In sum, Lesnar conquered the invincible mythical god and
then kryptonited Superman with his bare hands. If booked correctly, they can
manufacture a pristine hero from taking down this indestructible bully.
Some Thoughts On Raw:
Dean Ambrose and Seth Rollins have rejuvenated their feud. Because
of the bait-and-switch and the announcement of a Lumberjack match, the feud
lost some of its edge. Over the last two nights, though, the feud has become
can’t-miss content. In a backstage segment, Ambrose dumped a bucket of ice on Rollins.
Rollins sold it well and then Ambrose nonchalantly said, “It is for charity”,
then threw the bucket at him, and then proceeded to beat him up. This segment
could have easily came off hokey if it was not for the participants being so
good in their roles. Ambrose is so cool and natural at everything he does. The
segment set up a fabulous main event match that was even better than their
Summerslam one. It was a wild, brutal, and vicious brawl – and Ambrose ran
around like a train wreck on legs. It was also an effective way to write
Ambrose off TV to make his movie, as well as to make his pursuit of giving
Rollins his comeuppance even more intrigue. The pay-off has to be at HITC PPV,
where Ambrose viciously rips Rollins apart in the barbaric cage.
The WWE needs to come up with something more creative than
distraction finishes. They have been overused, and they make those who fall for
them look like idiots. Plus, they make no realistic sense. When someone does a
run-in, they are supposed to do it without anyone noticing backstage. Why would
anyone allow someone to ruin a match by playing his or her entrance music?
Also, they need to develop better feuds for the secondary titles. They keep
jobbing out their champions on free TV to set up a PPV match. It is clichéd and
makes the champions look weak. They need to start getting creative in that
sense. They have 5 hours of TV a week to come up with some intriguing stories
for the midcarders. There are no excuses
of why they are booking it so lazily.
Rusev feuding with Mark Henry makes perfect sense. To help
promote their match, Henry cut one of his best babyface promos of his career. Rusev
has a promising career, but he should cut down on the selling. He is doing it a
bit too much for a monster heel. That is just a nit-pick, though.
Heyman continues to bring the goods. Due to his timing and delivery
on the microphone, he makes everyone hang on every word he says. Now, people
are going to have to take his words more seriously. After all, he did not just
spew hyperbole by saying Lesnar would beat Taker or that he would give Cena the
beating of his lifetime. His character precisely forecasted both of those
things. Tonight, he did a fine job putting it in perspective just how momentous
The Beast’s walloping on Cena was. He managed to put Cena over by giving him praise
for hanging in against Brock and not quitting, and yet was still getting Lesnar over at the same time. He emphasized that Lesnar’s beatdown on Cena was no easy task.

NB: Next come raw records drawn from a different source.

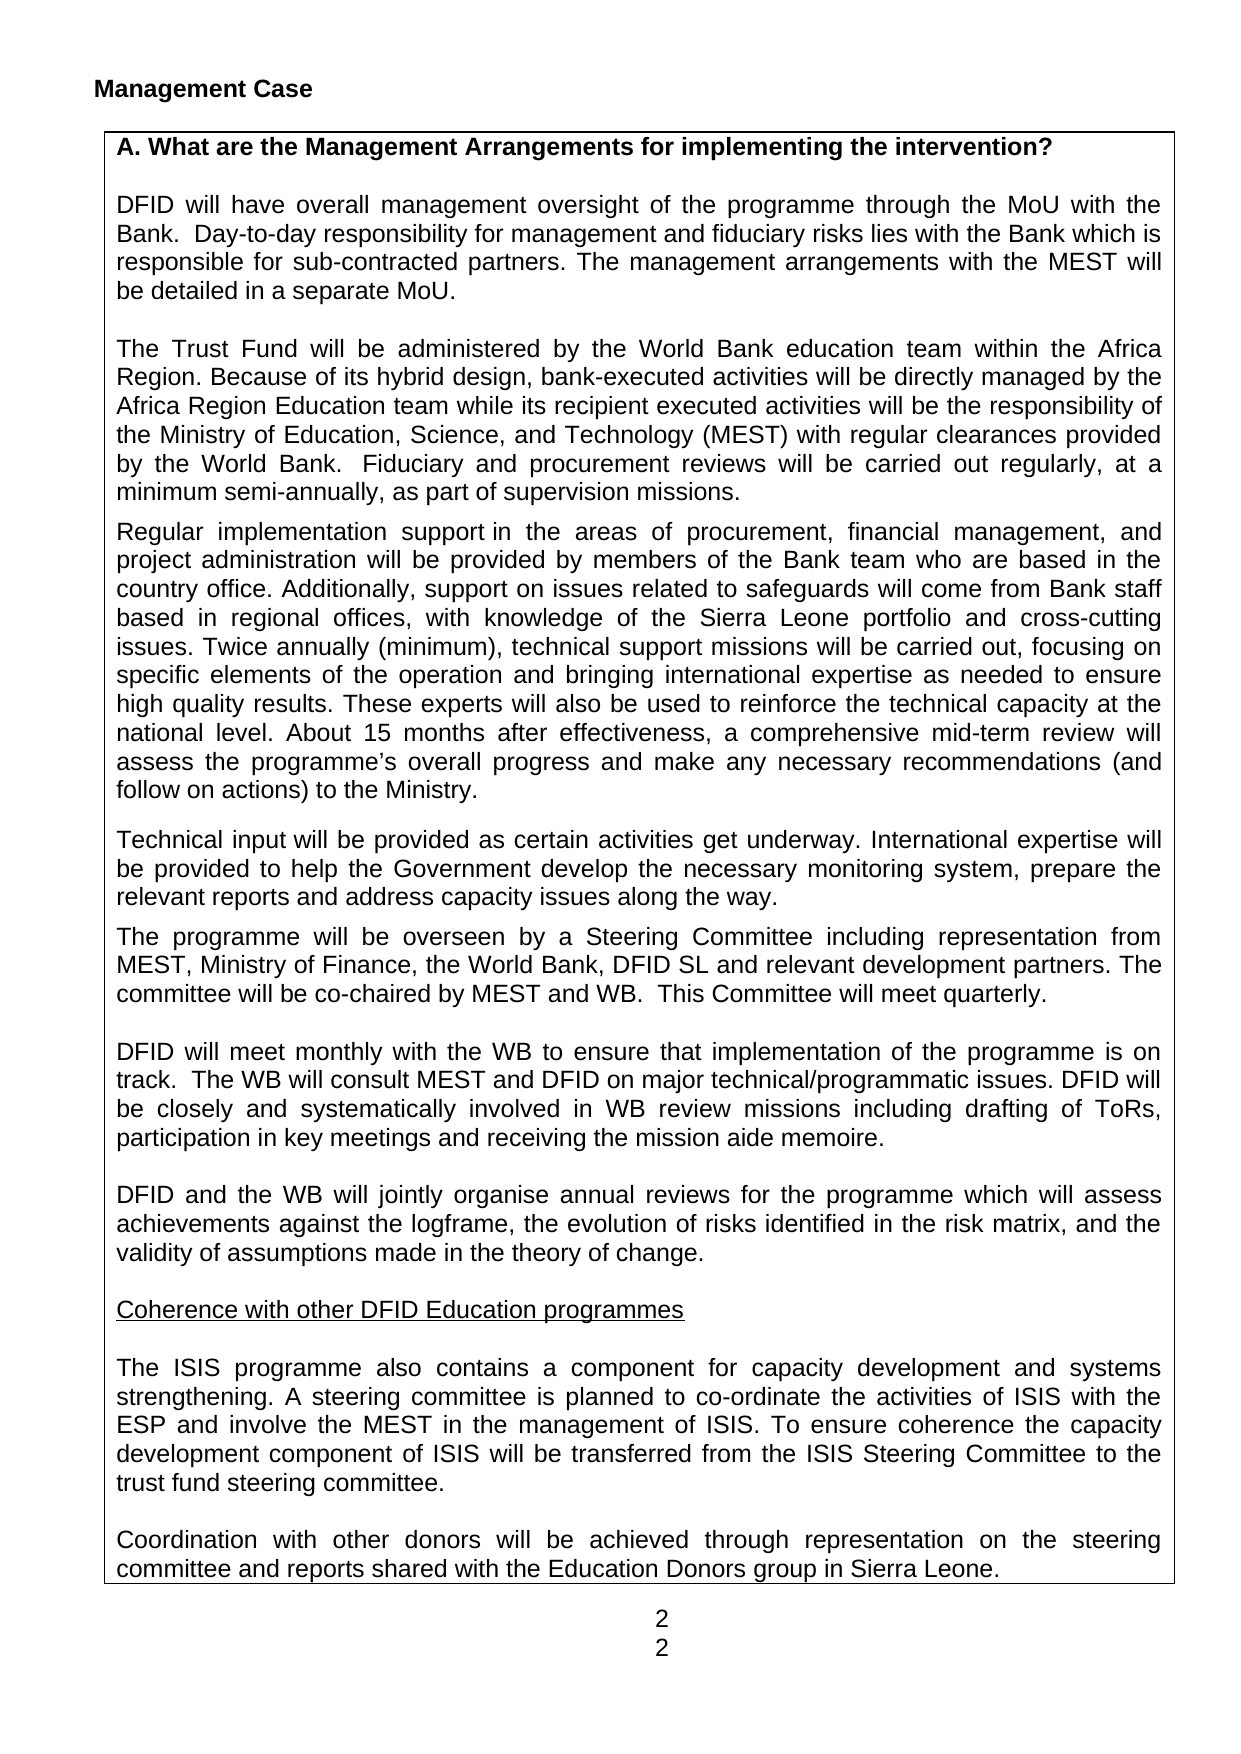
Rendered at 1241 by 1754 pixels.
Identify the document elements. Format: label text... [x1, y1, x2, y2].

text Management Case [93, 74, 1125, 103]
table_header A. What are the Management Arrangements for implementing the intervention? DFID will have overall management oversight of the programme through the MoU with the Bank. Day-to-day responsibility for management and fiduciary risks lies with the Bank which is responsible for sub-contracted partners. The management arrangements with the MEST will be detailed in a separate MoU. The Trust Fund will be administered by the World Bank education team within the Africa Region. Because of its hybrid design, bank-executed activities will be directly managed by the Africa Region Education team while its recipient executed activities will be the responsibility of the Ministry of Education, Science, and Technology (MEST) with regular clearances provided by the World Bank. Fiduciary and procurement reviews will be carried out regularly, at a minimum semi-annually, as part of supervision missions. Regular implementation support in the areas of procurement, financial management, and project administration will be provided by members of the Bank team who are based in the country office. Additionally, support on issues related to safeguards will come from Bank staff based in regional offices, with knowledge of the Sierra Leone portfolio and cross-cutting issues. Twice annually (minimum), technical support missions will be carried out, focusing on specific elements of the operation and bringing international expertise as needed to ensure high quality results. These experts will also be used to reinforce the technical capacity at the national level. About 15 months after effectiveness, a comprehensive mid-term review will assess the programme’s overall progress and make any necessary recommendations (and follow on actions) to the Ministry. Technical input will be provided as certain activities get underway. International expertise will be provided to help the Government develop the necessary monitoring system, prepare the relevant reports and address capacity issues along the way. The programme will be overseen by a Steering Committee including representation from MEST, Ministry of Finance, the World Bank, DFID SL and relevant development partners. The committee will be co-chaired by MEST and WB. This Committee will meet quarterly. DFID will meet monthly with the WB to ensure that implementation of the programme is on track. The WB will consult MEST and DFID on major technical/programmatic issues. DFID will be closely and systematically involved in WB review missions including drafting of ToRs, participation in key meetings and receiving the mission aide memoire. DFID and the WB will jointly organise annual reviews for the programme which will assess achievements against the logframe, the evolution of risks identified in the risk matrix, and the validity of assumptions made in the theory of change. Coherence with other DFID Education programmes The ISIS programme also contains a component for capacity development and systems strengthening. A steering committee is planned to co-ordinate the activities of ISIS with the ESP and involve the MEST in the management of ISIS. To ensure coherence the capacity development component of ISIS will be transferred from the ISIS Steering Committee to the trust fund steering committee. Coordination with other donors will be achieved through representation on the steering committee and reports shared with the Education Donors group in Sierra Leone. [105, 133, 1174, 1583]
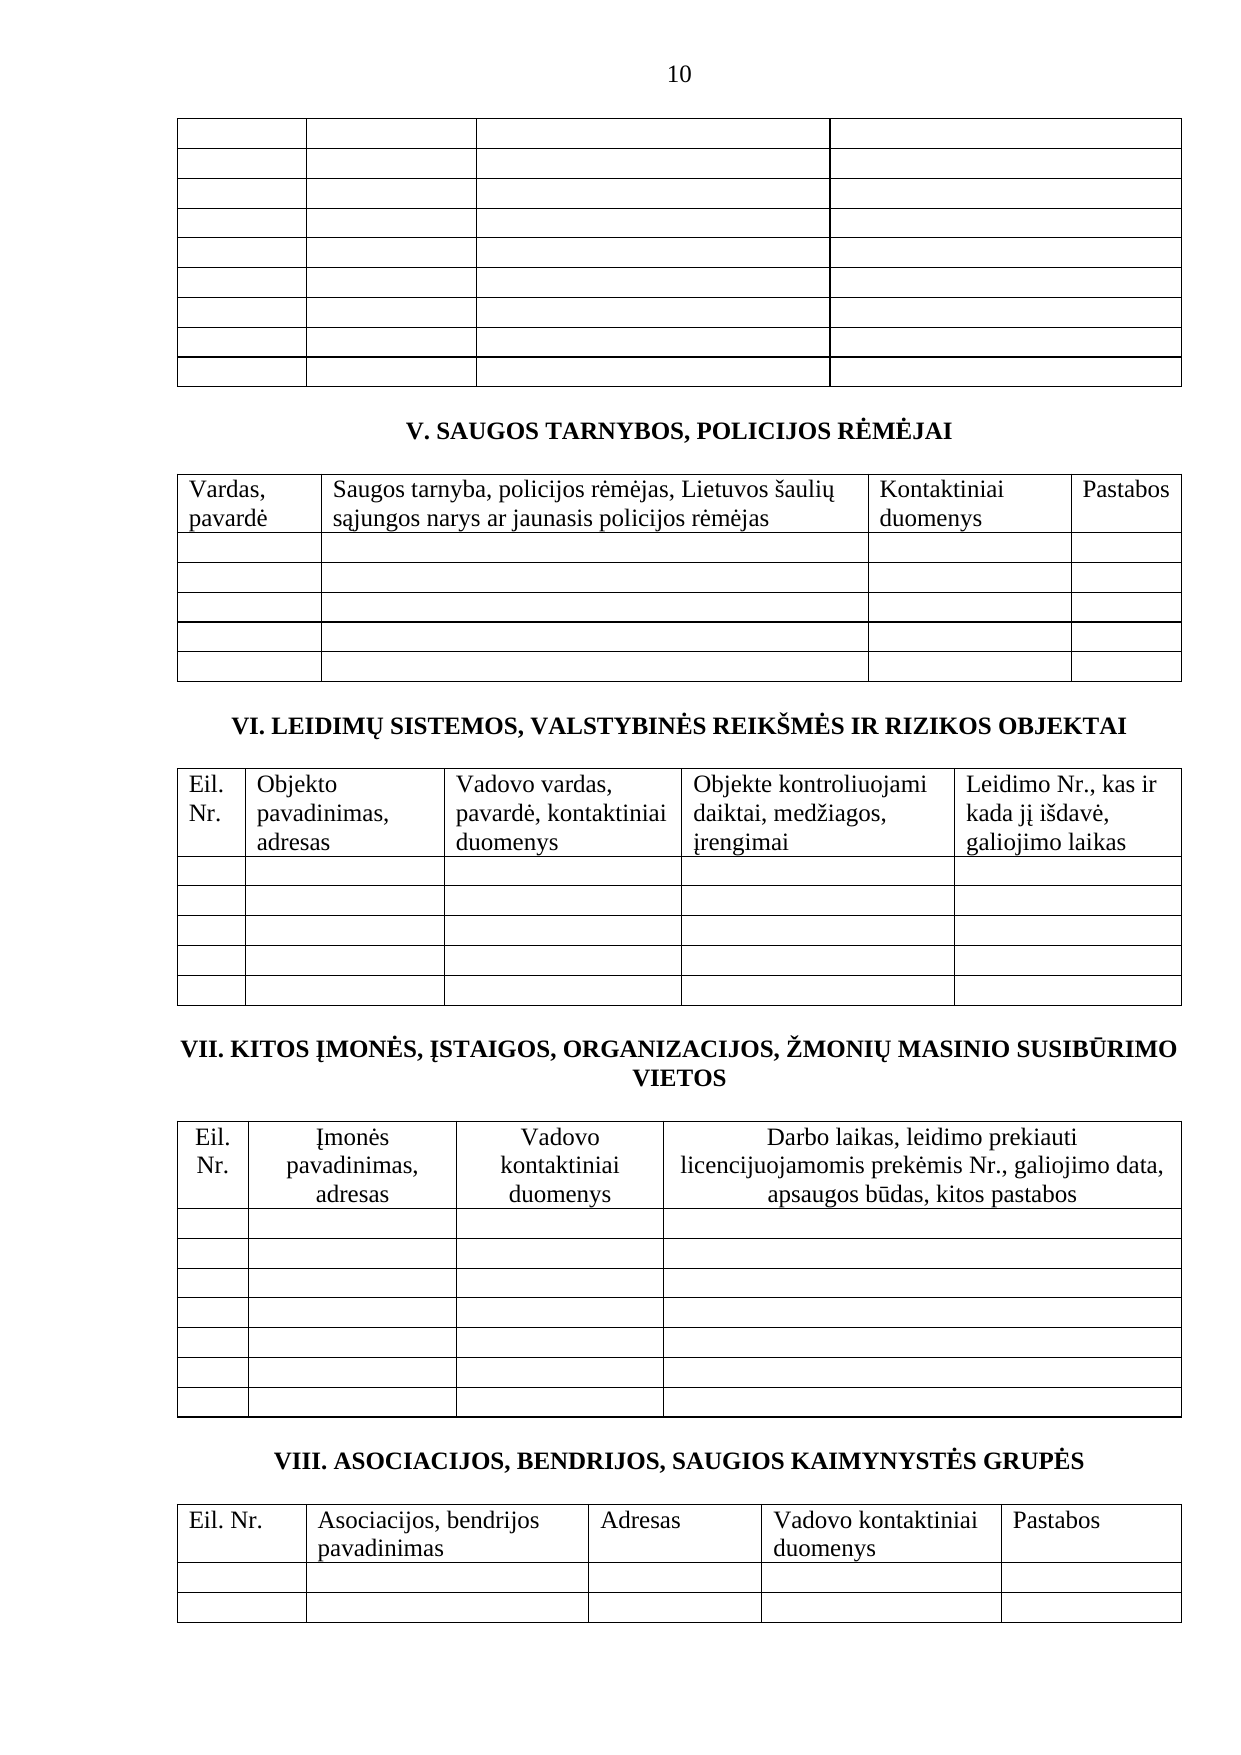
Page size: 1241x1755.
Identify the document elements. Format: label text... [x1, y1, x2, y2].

Heyman is such a unique heel: He does not exaggerate
the facts; he just shoves the facts down the entire
audience’s throat. And he brings it to another level from accentuating them in
a flamboyant and passionate manner.
Even though Raw was far from perfect, the WWE built momentum
heading towards the very important Night of Champions show. They created some
new storylines and moved the continuing ones in the right direction. Hopefully,
they can keep this momentum going all the way to Wrestlemania 31.